Recently I participated in a gathering hosted by three United Methodist bishops for dialogue among conservatives, liberals and self-identified centrists. Our topic was the impending division of the United Methodist Church. The day-long conversation was off record, but you can read the United Methodist News Service report, which includes my quote:
Tooley said he has opposed division and for 30 years has worked for a “vision of denominational revival.”
“I now admit division is inevitable,” he said. “It will happen of itself, chaotically. Or it will happen through negotiation and some leadership. The latter seems preferable.”
After the meeting, which was in Chicago July 19, a clergyman tweeted: “United Methodism held it’s own Yalta Conference in Chicago this week. I just hope we don’t get too bogged down in attempting to label the various attendants Chamberlain, Roosevelt, or Stalin. #umc”
Initially I laughed out loud in response to this wonderful absurdity. (Of course Churchill, not Chamberlain, attended Yalta.) But this tweet maybe was more insightful than I initially realized. United Methodism will tragically divide, as Europe was divided by the Iron Curtain after WWII. This division results from tragic necessity and shouldn’t be celebrated. But God is sovereign and His Gospel will prevail even in adversity.

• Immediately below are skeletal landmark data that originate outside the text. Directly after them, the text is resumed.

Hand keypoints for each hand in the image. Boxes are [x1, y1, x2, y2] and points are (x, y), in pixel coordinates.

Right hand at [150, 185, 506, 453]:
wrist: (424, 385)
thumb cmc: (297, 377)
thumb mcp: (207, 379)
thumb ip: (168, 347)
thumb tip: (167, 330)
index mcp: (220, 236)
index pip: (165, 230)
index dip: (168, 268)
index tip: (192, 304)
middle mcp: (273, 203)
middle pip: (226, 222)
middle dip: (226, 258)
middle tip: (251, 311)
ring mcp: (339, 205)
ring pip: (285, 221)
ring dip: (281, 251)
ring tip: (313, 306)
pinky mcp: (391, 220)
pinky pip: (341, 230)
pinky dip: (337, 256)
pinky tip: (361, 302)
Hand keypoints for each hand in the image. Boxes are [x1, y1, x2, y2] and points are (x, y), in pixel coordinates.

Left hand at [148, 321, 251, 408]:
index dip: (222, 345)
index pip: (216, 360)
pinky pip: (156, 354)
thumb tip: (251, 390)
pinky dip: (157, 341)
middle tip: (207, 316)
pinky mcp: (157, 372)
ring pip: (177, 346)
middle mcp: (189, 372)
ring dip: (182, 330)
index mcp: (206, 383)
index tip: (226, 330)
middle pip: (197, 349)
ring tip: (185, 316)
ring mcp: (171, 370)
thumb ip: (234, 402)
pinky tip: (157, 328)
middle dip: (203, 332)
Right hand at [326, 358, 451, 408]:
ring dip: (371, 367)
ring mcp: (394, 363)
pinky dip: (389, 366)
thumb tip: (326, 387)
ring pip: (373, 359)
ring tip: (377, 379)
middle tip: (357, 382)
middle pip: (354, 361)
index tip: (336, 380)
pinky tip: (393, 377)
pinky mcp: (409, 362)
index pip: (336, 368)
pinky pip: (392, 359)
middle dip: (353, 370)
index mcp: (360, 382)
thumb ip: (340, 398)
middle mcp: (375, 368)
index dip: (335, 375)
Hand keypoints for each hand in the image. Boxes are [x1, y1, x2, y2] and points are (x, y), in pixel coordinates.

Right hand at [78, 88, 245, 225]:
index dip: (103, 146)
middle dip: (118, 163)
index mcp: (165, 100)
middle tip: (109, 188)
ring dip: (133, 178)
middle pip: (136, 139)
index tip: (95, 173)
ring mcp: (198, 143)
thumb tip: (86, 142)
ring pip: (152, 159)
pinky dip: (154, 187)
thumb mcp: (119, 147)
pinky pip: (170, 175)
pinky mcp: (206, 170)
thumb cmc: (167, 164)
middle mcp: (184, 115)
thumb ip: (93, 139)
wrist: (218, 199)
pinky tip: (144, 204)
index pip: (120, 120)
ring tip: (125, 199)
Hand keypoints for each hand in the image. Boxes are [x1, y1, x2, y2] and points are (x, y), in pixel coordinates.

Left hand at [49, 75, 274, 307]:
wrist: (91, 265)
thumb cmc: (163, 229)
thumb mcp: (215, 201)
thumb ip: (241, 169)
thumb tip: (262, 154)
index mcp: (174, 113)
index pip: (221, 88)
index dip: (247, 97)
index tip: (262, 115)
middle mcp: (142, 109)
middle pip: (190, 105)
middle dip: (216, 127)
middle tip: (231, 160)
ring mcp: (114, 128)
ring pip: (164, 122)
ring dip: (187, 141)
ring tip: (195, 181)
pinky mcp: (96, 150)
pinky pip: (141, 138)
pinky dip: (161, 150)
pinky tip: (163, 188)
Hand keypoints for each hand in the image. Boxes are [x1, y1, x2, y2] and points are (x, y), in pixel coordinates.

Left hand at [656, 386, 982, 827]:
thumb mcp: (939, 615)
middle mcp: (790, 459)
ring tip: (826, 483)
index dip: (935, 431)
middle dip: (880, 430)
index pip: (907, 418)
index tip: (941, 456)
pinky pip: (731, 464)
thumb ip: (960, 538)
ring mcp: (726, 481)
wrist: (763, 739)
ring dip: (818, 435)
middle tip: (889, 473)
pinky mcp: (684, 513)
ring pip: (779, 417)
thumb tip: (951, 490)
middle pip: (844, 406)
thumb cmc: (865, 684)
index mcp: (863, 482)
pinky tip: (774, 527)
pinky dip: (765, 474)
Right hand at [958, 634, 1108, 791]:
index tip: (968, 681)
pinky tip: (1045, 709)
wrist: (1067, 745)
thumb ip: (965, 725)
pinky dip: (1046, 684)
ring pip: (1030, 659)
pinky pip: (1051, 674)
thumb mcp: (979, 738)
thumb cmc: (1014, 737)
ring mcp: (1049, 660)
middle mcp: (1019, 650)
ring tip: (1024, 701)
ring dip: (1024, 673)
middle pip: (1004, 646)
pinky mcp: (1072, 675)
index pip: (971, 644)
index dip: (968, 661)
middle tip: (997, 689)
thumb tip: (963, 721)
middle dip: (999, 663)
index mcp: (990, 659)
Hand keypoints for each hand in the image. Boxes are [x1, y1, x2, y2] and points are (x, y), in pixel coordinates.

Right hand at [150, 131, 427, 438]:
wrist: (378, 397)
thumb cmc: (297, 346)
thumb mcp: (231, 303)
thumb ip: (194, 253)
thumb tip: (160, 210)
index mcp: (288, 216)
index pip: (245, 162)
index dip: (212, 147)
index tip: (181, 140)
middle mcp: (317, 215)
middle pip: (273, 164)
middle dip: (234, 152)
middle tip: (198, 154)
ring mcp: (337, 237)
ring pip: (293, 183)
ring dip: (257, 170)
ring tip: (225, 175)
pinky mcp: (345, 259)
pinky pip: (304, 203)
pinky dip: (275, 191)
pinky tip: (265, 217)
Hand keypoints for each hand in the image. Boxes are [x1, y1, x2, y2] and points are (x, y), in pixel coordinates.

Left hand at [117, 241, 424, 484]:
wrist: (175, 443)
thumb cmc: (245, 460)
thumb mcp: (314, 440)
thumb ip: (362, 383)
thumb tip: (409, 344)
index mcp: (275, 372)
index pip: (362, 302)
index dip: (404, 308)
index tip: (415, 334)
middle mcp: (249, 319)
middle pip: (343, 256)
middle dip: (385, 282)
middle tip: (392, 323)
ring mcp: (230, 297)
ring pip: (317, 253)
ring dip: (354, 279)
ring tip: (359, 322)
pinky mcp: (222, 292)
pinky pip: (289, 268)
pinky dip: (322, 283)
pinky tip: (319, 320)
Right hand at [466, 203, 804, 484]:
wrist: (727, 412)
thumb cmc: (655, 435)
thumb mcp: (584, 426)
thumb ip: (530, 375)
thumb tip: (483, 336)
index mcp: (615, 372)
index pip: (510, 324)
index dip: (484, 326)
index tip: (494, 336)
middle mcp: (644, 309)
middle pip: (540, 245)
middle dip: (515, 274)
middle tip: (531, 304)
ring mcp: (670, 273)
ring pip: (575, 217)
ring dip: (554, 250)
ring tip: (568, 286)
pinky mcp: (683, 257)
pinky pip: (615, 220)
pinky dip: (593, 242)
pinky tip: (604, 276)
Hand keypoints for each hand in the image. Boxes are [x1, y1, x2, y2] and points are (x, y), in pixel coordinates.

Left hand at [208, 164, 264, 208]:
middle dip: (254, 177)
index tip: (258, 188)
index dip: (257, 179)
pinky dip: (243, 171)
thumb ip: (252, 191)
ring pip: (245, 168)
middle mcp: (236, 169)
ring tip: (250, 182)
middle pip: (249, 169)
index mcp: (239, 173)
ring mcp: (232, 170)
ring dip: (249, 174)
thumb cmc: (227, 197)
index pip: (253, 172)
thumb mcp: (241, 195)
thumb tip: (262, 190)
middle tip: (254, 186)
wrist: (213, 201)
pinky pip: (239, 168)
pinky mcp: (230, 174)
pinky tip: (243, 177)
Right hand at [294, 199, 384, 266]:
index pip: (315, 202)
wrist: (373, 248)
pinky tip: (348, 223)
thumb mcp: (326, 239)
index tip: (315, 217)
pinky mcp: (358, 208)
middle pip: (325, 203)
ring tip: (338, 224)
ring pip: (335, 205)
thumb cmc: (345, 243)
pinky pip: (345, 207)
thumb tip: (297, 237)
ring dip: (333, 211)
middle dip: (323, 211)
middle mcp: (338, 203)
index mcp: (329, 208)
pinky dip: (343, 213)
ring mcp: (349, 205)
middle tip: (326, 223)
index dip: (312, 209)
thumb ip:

In the UMNS story, a “centrist” participant who favors liberalizing United Methodism faults evangelicals for dividing the church, insisting “progressives, centrists, and central conferences want to stay together.” But liberal dissenters as a minority have loudly proclaimed their refusal to live under the continuously reaffirmed official teachings of the church, ensuring schism between themselves and the traditionalist global majority.
Five of seven conferences in the liberal Western Jurisdiction voted this Spring to consider separation from United Methodism. Several other liberal conferences elsewhere approved similar moves. The schism has begun, led by the liberal side of the church. When heterodoxy displaces orthodoxy, schism usually results.
We should pray that United Methodism’s institutional schism between liberals and traditionalists is negotiated relatively amicably, with a fair division of assets, maximum laity participation, and minimal disruption to most local churches. But even in a best case scenario there will be acrimony in thousands of congregations.
The new liberal denomination will follow the path of decline universally true for liberal Protestant denominations around the world. But the new conservative church should not assume growth in the USA just because it is formally orthodox. Orthodoxy is a requirement for sustainable church growth and vitality but it’s no guarantee. There are plenty of declining and dying orthodox denominations and congregations.
To help avoid their fate, we who are orthodox must ponder how we failed, despite the opportunities God allowed us, to revitalize all of United Methodism and avoid division. Could we have worked and prayed harder for renewal? Could we have loved our adversaries more? Did we sincerely seek transformation for them and for ourselves?
We who are orthodox can’t just blame liberals for United Methodism’s division. This schism is a divine judgment on us all. We all have failed in His sight. Yet God has preserved us and preserved Methodism, however fractured, despite ourselves. He graciously has good plans for the future of His church and for us.
Let’s pray that the new liberal Methodist church, and that all liberal denominations, will, in God’s own time, under a new generation of leadership, rediscover the glories of Christian orthodoxy, inseparably in doctrine and ethics.
And let’s pray that the new traditional Methodist denomination will learn from the past, cleave to orthodoxy and the universal church, while rejoicing in the chief task of evangelizing new disciples for the Kingdom.
Methodism must endure our own Yalta of tragic but unavoidable division. We have brought it on ourselves. Yalta of 1945 divided Europe for 45 years but occupation and dictatorship eventually collapsed. Methodist division will also not be permanent. Sound doctrine based on the Eternal Word will prevail in the end to the benefit of all. We should strive to be faithful until that day.